Tell us the “origin story” of Iconicast. Where else can we find you online (blog, website, etc.)?
One of my page admins, Sierra, was a cohost on a podcast by her local comic shop. I listened to it and realized that a podcast would be an even better format to discuss our views on superheroes and cultural mythology. I grabbed Sierra, and soon Al, and we started recording every month. Those first episodes are pretty awful in terms of sound quality, but I learned as I went along. We’ve been blessed to have a lot of great guests on the show as well, including artists Mauricio Abril and Des Taylor, Jim Bowers of CapedWonder.com, Brett Culp from Legends of the Knight, and the famous cosplayer and actress Valerie Perez.
The website for our podcast is IconicastPodcast.com. click past the welcome page to find a list of all our Facebook pages on the left. We’re also on iTunes for those Apple heads out there.
Where else have you been published and what are you working on next?
I’ve been published in a few online lit magazines, including The Rind and Golden Walkman. But other than some college publications, you were the first editor brave enough to put me in print! I’m excited about Elsewhere in the Middle of Eternity. I’m also excited about my first book due out at the end of this year from Hero House Publishing. It’s a nonfiction book on the inspiration of superheroes called, appropriately, Heroic Inspirations. You can follow the updates on my author page, facebook.com/AuthorMichaelCritzer or my twitter @MichaelCritzer. I also have a blog/website at MichaelCritzer.com which I’ll use to promote my new YouTube channel. I’ll be featuring superhero collectible reviews, film, and comic analyses every week. In some ways it will be like the college class I teach on American Heroes condensed into short video format.
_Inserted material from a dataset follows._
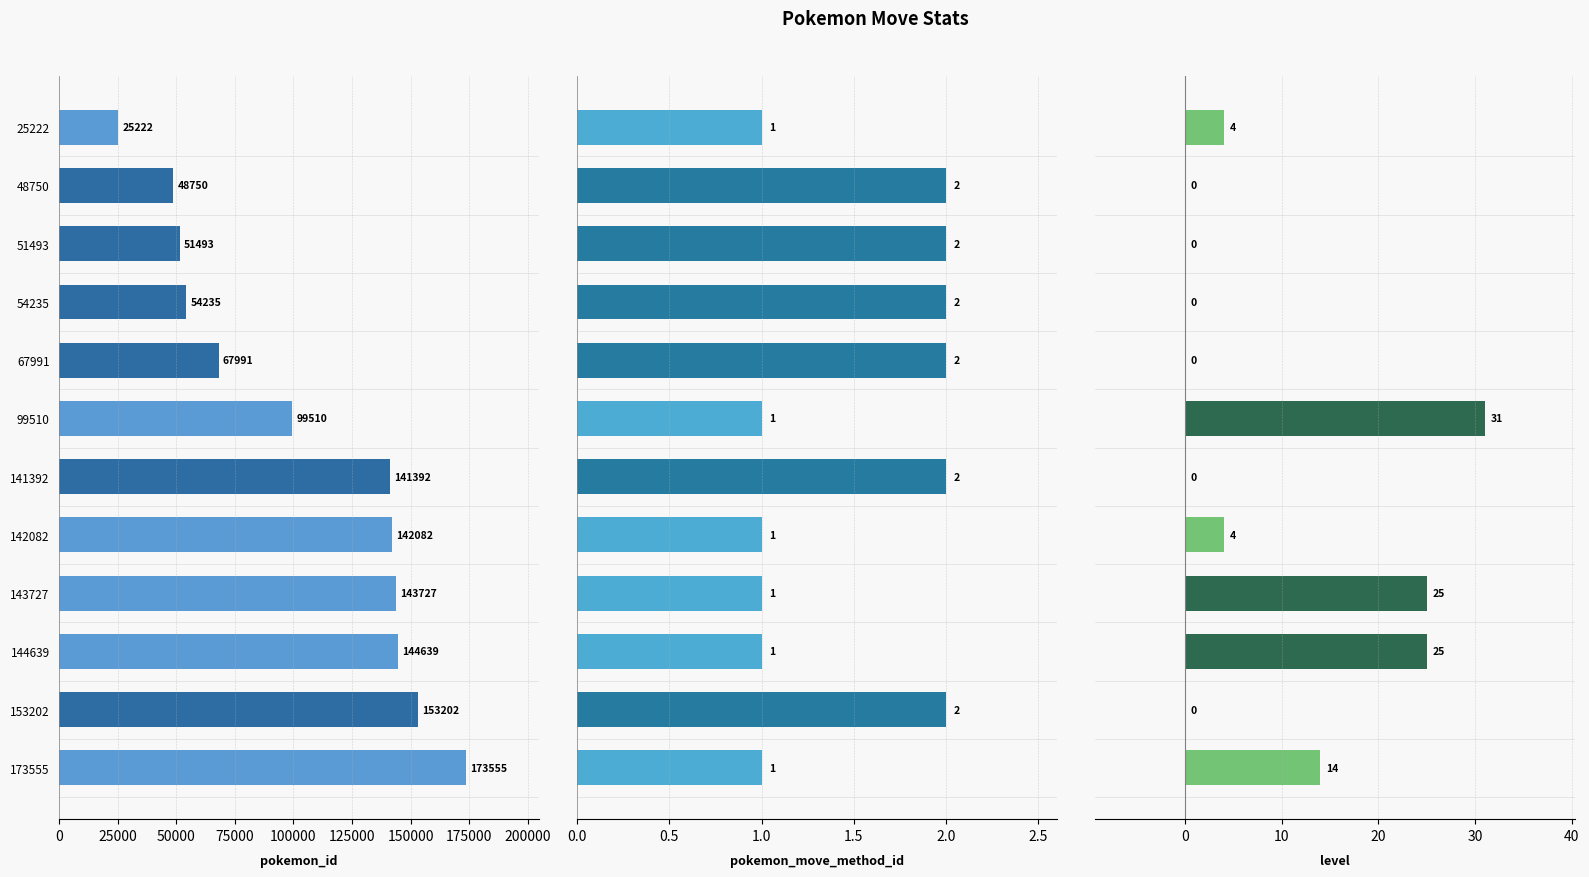

The pokemon_move_method_id series shows 2 at 142082. True or false?

False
What does Michael Critzer do when he isn’t writing?
Professionally, I teach writing and literature courses at James Madison University. And I’m a freelance ghost and copywriter on the side.
Outside of work, like any studious aspiring writer, I read. Whether novels, short stories, comics, or audio books, I try to read a good portion each day. Most of the time, though, I’m playing with my beautiful daughter Alyssa and engaging in some form of superhero related media.